Sunday, December 16, 2007

Emergency Custody - A Starting Point

I ran across this 2000 report on a disciplinary action which might give some insight into the question of emergency custody. No statute defines emergency. Which means what is an emergency depends on the judge. I had one judge in Madison County take evidence that went back over a year before the date of the custody petition on the basis that related to the emergency.

This decision does not give substance to the word emergency but does give us insight into the proper procedure for emergency custody cases. This proper procedure comes from IC 31-17-2-2 which incorporates Indiana's Rules of Trial Procedure into the custody statutes, specifically Trial Rule 65(B) (temporary restraining orders).

Although not raised during this proceeding, we note that the judge should inquire of counsel seeking emergency relief as to whether other parties are represented and the effort to contact other counsel or unrepresented presented parties.

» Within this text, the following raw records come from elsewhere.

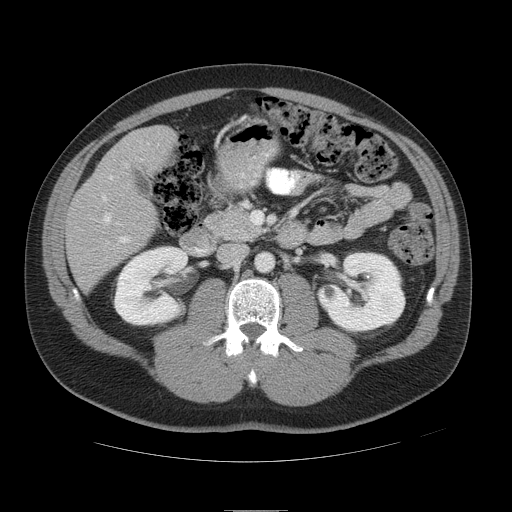
Contrast-enhanced abdominal CT, one axial slice; reconstruction kernel STANDARD; intravenous contrast given; soft-tissue window (W 400 / L 40 HU); 5 mm slice thickness; 512 × 512 image matrix, field of view 425 × 425 mm. Case-level facts recorded for this patient, not image findings: patient: female, age 48 years at operation; diagnosis: colorectal cancer liver metastases, imaged before liver resection; multiple liver metastases: yes; largest metastasis: 5.1 cm; chemotherapy before resection: yes.
Annotated regions visible in this slice (expert manual segmentation):
- hepatic veins: bounding box <103,143,149,223> (left, top, right, bottom; pixels)
- liver: <67,126,175,288>
- planned liver remnant (the part of the liver to remain after resection): <133,126,175,159>
- portal vein (with intrahepatic branches): <101,175,131,243>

Canon 3(B)(8) of the Indiana Code of Judicial Conduct specifically prohibits a judge from considering ex parte communications, except under certain specified circumstances.
Summing up, let us say that emergency custody requires urgency similar to that required of a temporary restraining order. That without the emergency order an “immediate and irreparable injury, loss, or damage will result” to the child. Then the procedure outlined above kicks in.

I think one more point needs made about emergency custody which is not so clear from all this talk about procedure. Indiana's child custody statutes recognize only a petition for custody or for modification of custody. Adding the word "emergency" to a custody petition only adds the requirements of showing an emergency and an additional hearing. Even if the court decides against their being an emergency, there remains a further hearing as a non-emergency custody petition.